Transcribed page contents
━━━━━━

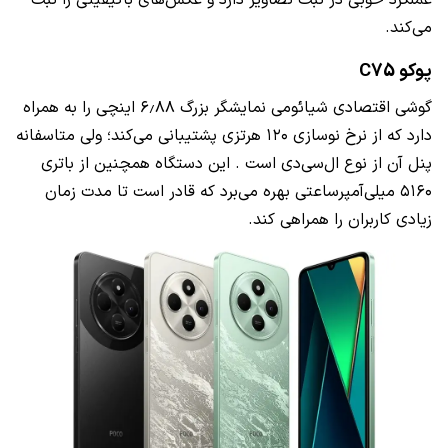
می‌کند.
پوکو C75
گوشی اقتصادی شیائومی نمایشگر بزرگ ۶٫۸۸ اینچی را به همراه
دارد که از نرخ نوسازی ۱۲۰ هرتزی پشتیبانی می‌کند؛ ولی متاسفانه
پنل آن از نوع ال‌سی‌دی است . این دستگاه همچنین از باتری
۵۱۶۰ میلی‌آمپرساعتی بهره می‌برد که قادر است تا مدت زمان
زیادی کاربران را همراهی کند.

━━━━━━

● **Action item**
Your copy of the records must match them exactly, except that no pictures appear in it.

● **Worked solution**
می‌کند.
پوکو C75
گوشی اقتصادی شیائومی نمایشگر بزرگ ۶٫۸۸ اینچی را به همراه
دارد که از نرخ نوسازی ۱۲۰ هرتزی پشتیبانی می‌کند؛ ولی متاسفانه
پنل آن از نوع ال‌سی‌دی است . این دستگاه همچنین از باتری
۵۱۶۰ میلی‌آمپرساعتی بهره می‌برد که قادر است تا مدت زمان
زیادی کاربران را همراهی کند.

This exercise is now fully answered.